Die Erfolgsrechnung stellt die Ertragslage eines Unternehmens dar, indem sie Aufwendungen und Erträge gegenüberstellt. In Deutschland orientiert sich die Gliederung hier an den Vorschriften des Handelsgesetzbuches (HGB), wobei Aufgliederungen nach Gesamtkostenverfahren oder Umsatzkostenverfahren üblich sind. Die Analyse dieser Darstellung dient dazu, betriebliche Gewinne oder Verluste transparent zu machen.

Ein wesentlicher Analysepunkt ist die Entwicklung der Umsatzerlöse, die Rückschlüsse auf die Marktnachfrage und Wettbewerbsfähigkeit zulassen kann. Veränderungen im Zeitverlauf oder im Vergleich mit Branchenkennzahlen werden hierbei betrachtet. Zusätzlich werden Kostenarten und deren Entwicklung geprüft, was Hinweise auf Effizienz und Kostendruck geben kann.

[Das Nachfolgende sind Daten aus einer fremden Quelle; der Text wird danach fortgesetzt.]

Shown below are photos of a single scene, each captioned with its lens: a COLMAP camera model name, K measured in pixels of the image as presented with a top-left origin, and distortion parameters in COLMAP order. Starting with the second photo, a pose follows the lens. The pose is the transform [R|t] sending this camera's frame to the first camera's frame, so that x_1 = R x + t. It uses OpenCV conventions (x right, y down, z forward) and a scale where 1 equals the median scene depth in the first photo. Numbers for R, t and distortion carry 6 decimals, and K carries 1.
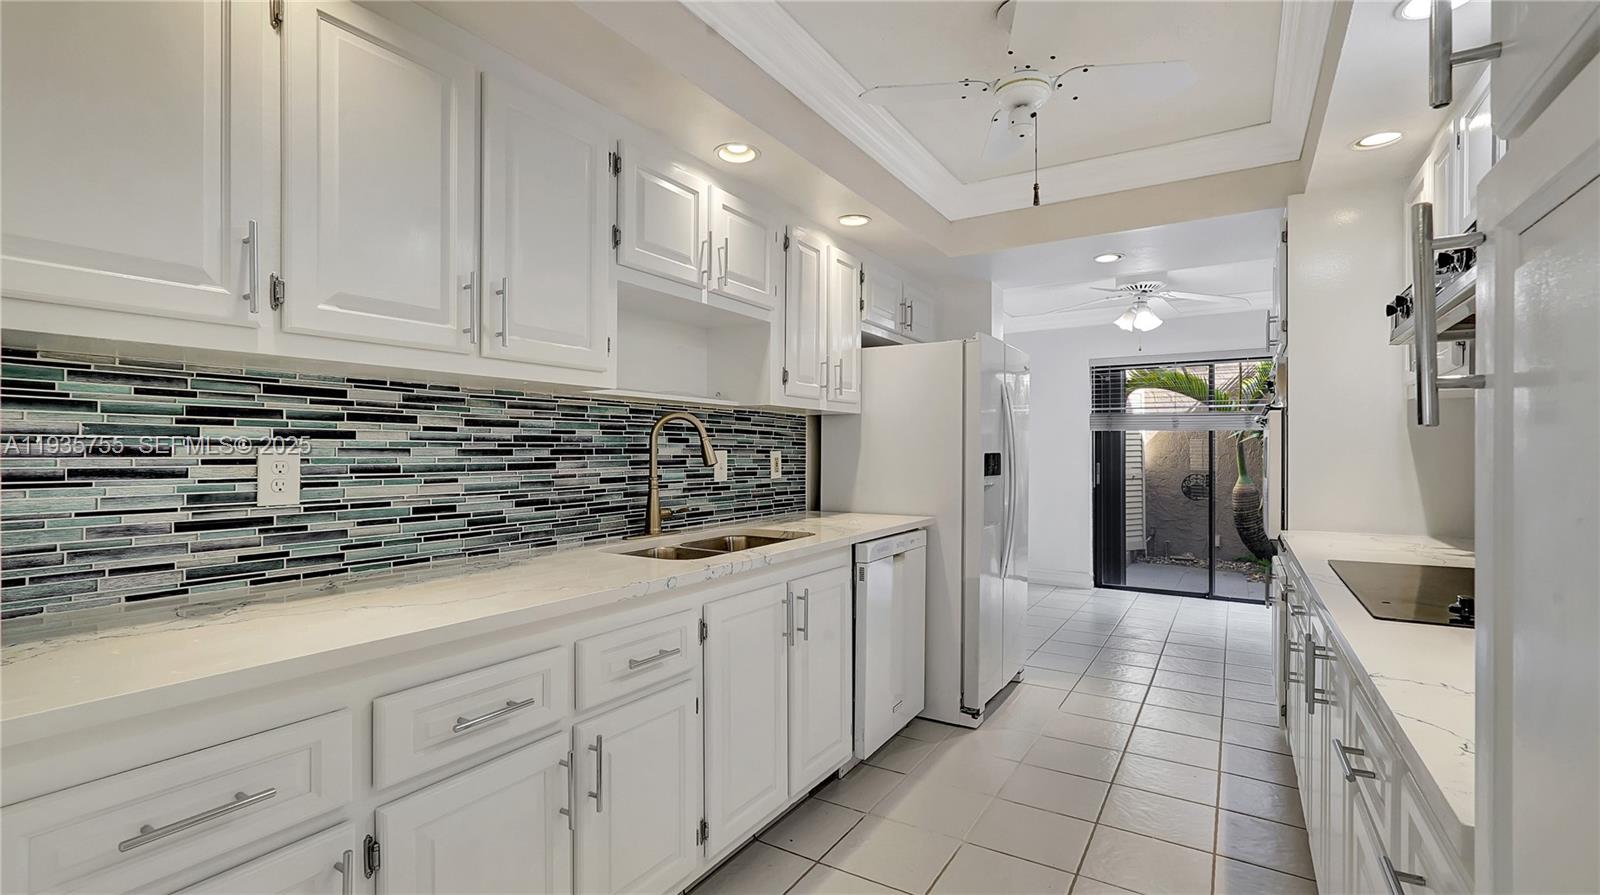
lens RADIAL K [[711.4, 0, 798.8], [0, 711.4, 452.7], [0, 0, 1]] dist [-0.002737, 0.000108]
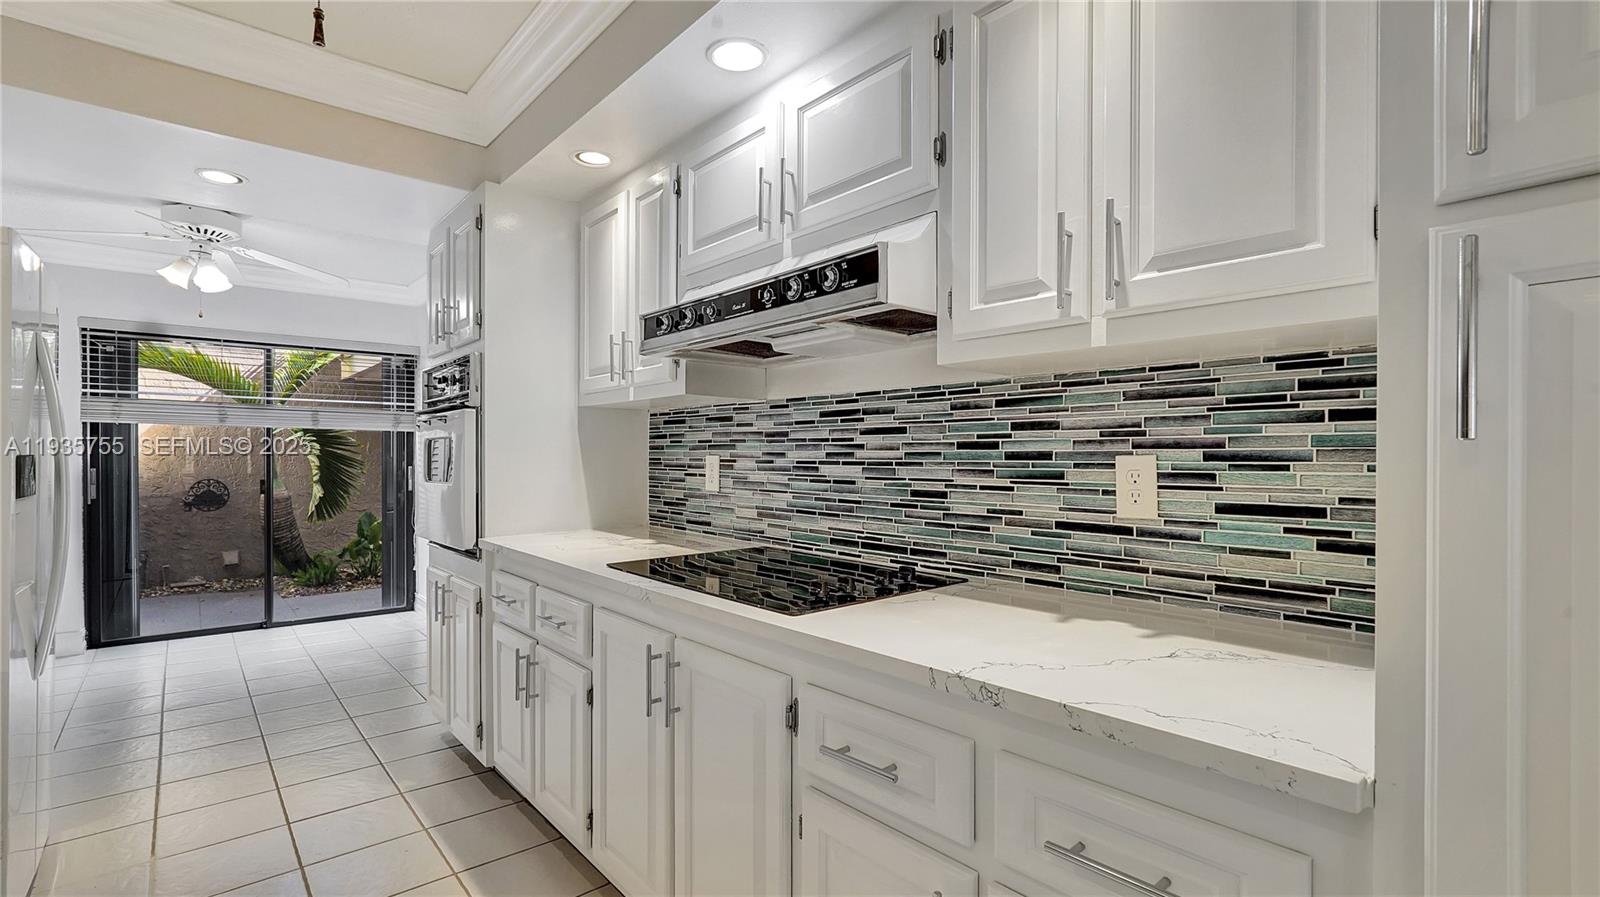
lens RADIAL K [[722.9, 0, 799.1], [0, 722.9, 456.5], [0, 0, 1]] dist [-0.003177, -0.000220]
pose [[0.303965, -0.003799, 0.952676, -0.099394], [-0.000799, 0.999991, 0.004243, -0.002284], [-0.952683, -0.002051, 0.303959, 0.338472]]
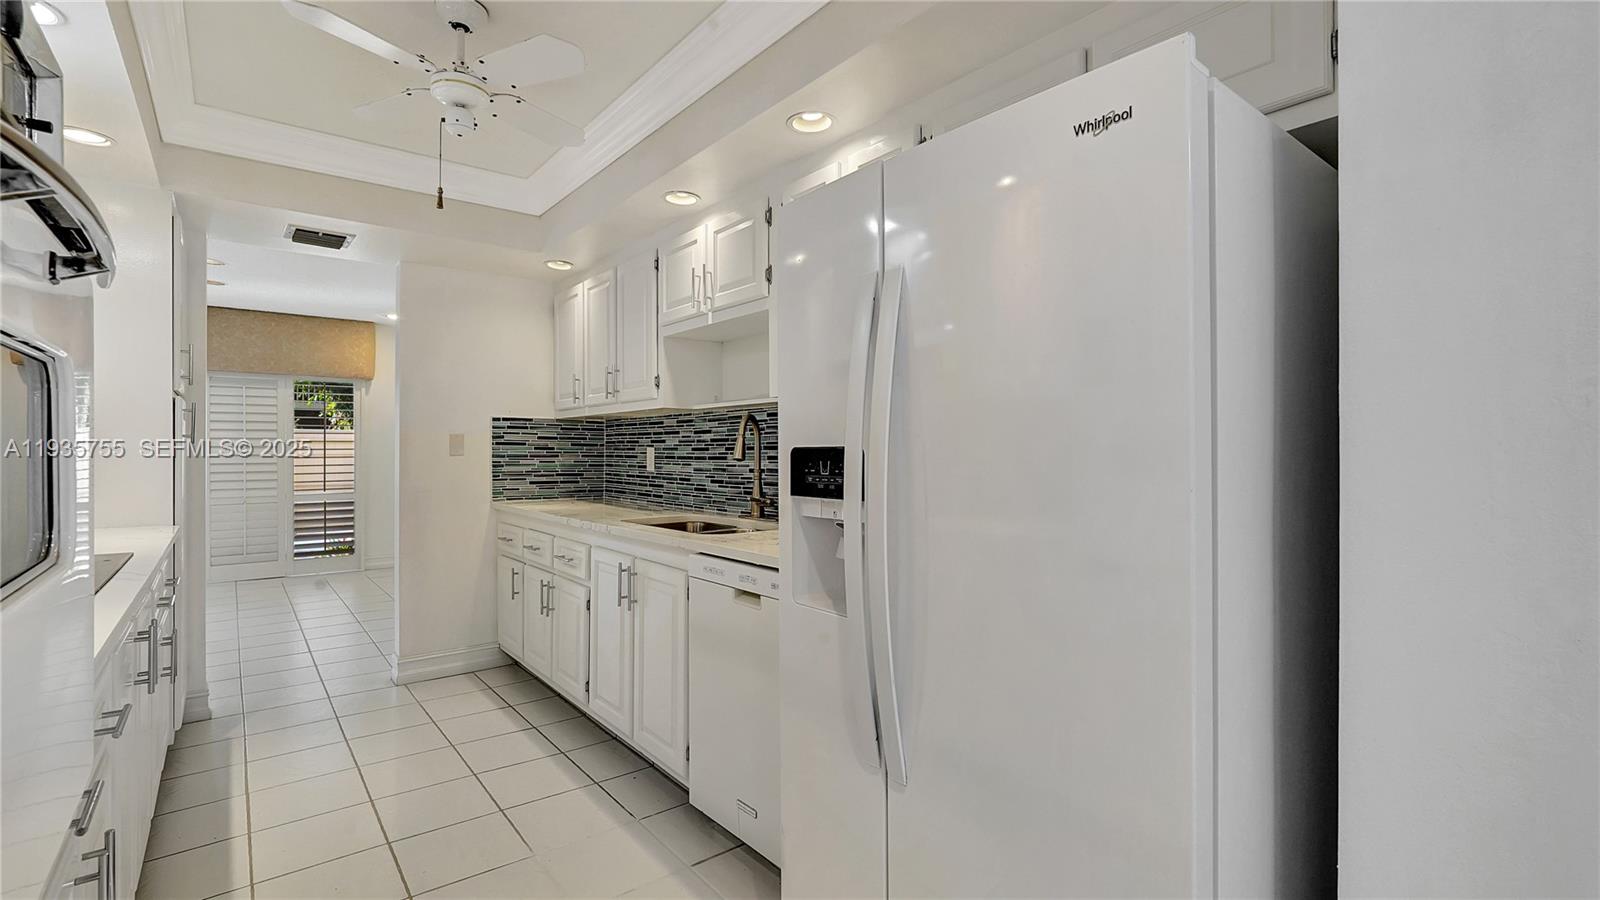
lens RADIAL K [[722.9, 0, 799.1], [0, 722.9, 458.0], [0, 0, 1]] dist [-0.003177, -0.000220]
pose [[-0.344468, 0.006966, -0.938772, 0.898189], [-0.003884, 0.999953, 0.008845, 0.003454], [0.938790, 0.006693, -0.344425, 1.467256]]
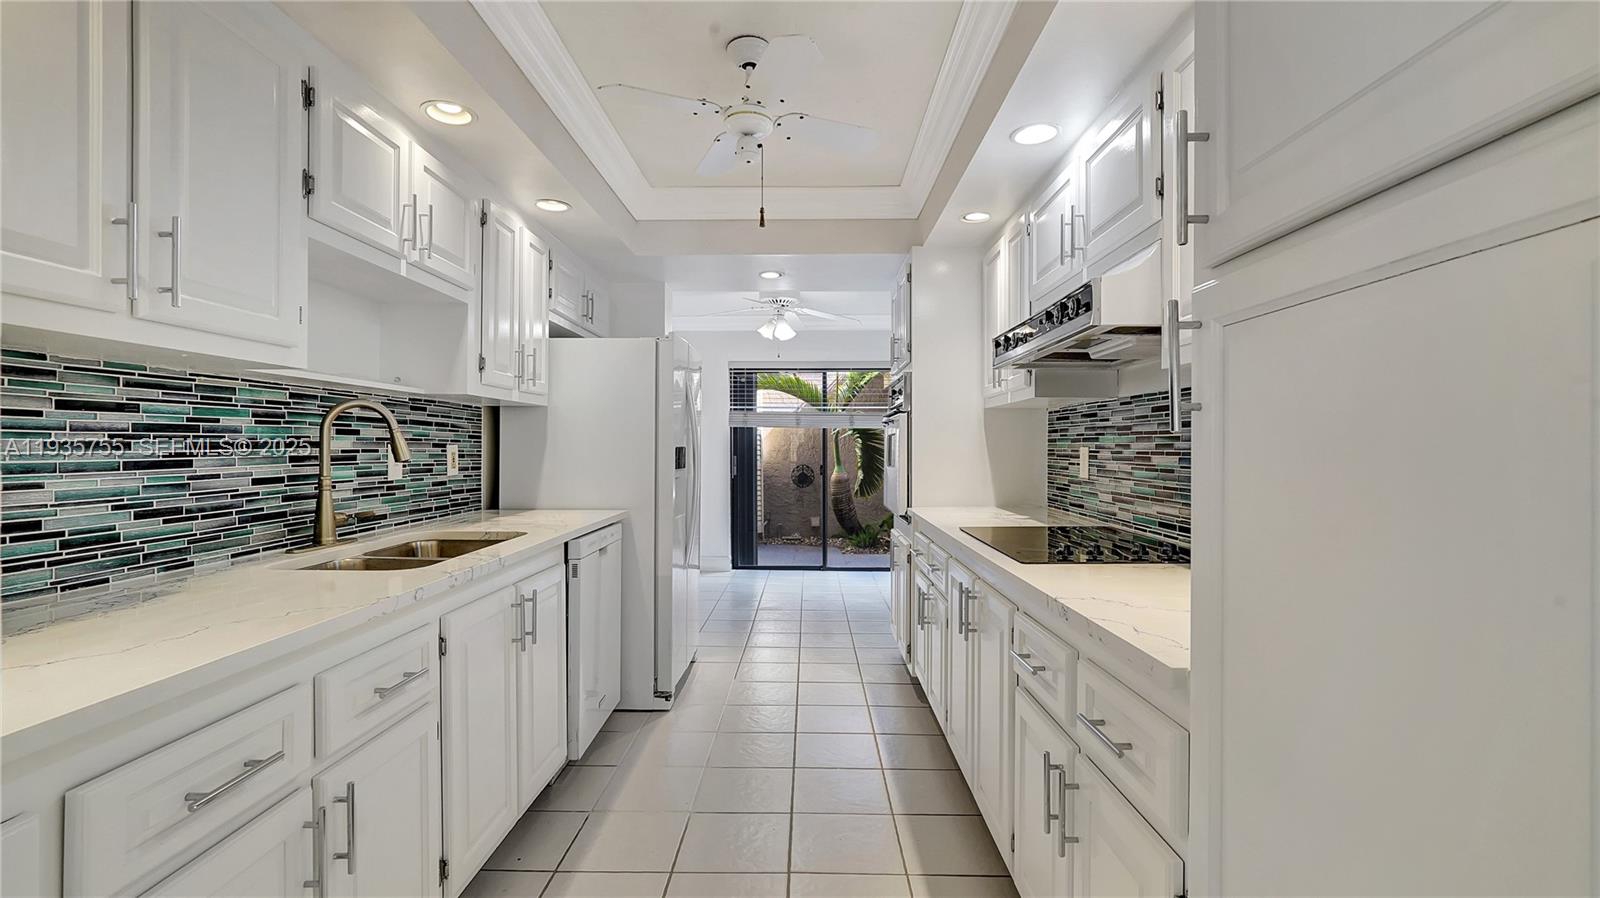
lens RADIAL K [[711.9, 0, 797.4], [0, 711.9, 446.4], [0, 0, 1]] dist [-0.001636, 0.005144]
pose [[0.860122, 0.000054, 0.510088, -0.152728], [0.000316, 1.000000, -0.000639, 0.000303], [-0.510088, 0.000711, 0.860122, 0.002559]]
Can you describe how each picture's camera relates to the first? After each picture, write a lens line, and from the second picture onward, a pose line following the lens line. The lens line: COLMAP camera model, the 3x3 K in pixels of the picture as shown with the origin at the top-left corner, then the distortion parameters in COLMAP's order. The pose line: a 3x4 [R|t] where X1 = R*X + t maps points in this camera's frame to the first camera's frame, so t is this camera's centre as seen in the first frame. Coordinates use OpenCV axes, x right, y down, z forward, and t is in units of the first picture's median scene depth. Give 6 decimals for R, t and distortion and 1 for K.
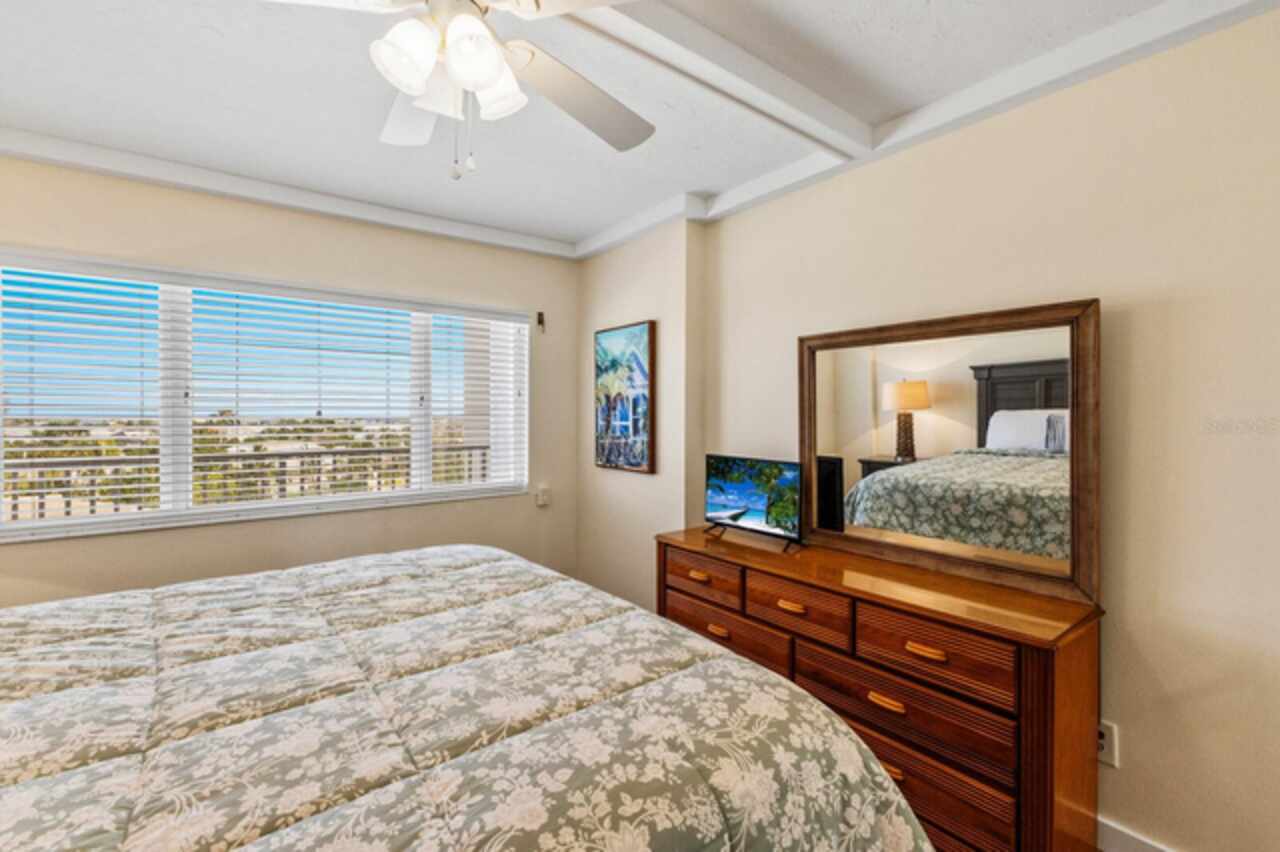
lens RADIAL K [[555.9, 0, 640.0], [0, 555.9, 426.0], [0, 0, 1]] dist [0.000945, 0.000162]
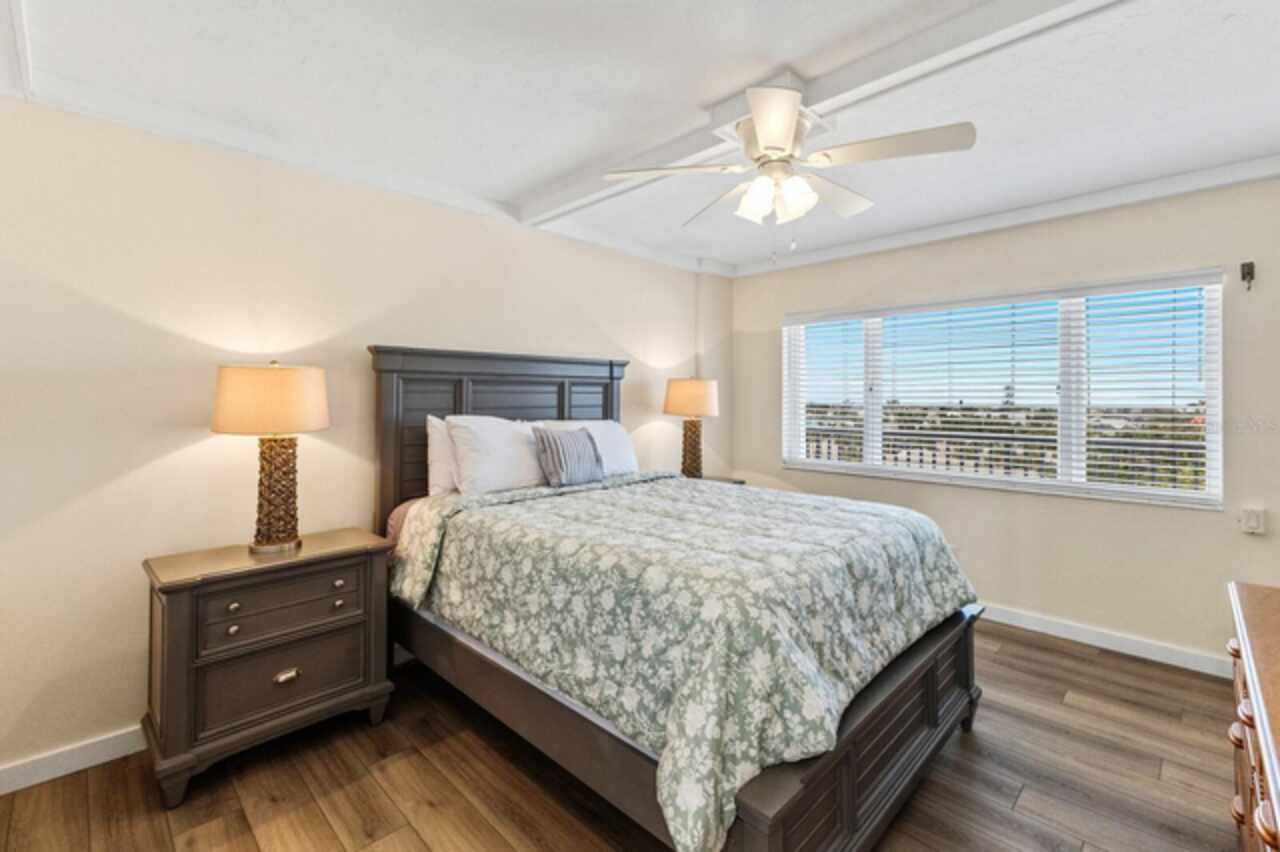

Neben der Betrachtung von Ebit (Ergebnis vor Zinsen und Steuern) gewinnt auch der Jahresüberschuss an Bedeutung. Diese Position kann Aufschluss über die finanzielle Belastung durch Steuern und Fremdkapitalzinsen geben. Für externe Stakeholder wie Banken oder Aufsichtsbehörden ist diese Information oft Teil der Bonitätsbeurteilung.
Die Erfolgsanalyse kann meist durch Ergänzungen wie Segmentberichte erweitert werden, die eine detailliertere Sicht auf einzelne Geschäftsbereiche erlauben. Dies ist in Deutschland besonders für größere Unternehmen im Konzernabschluss relevant, da unterschiedliche Geschäftsfelder verschieden starke Ertragsprofile aufweisen können.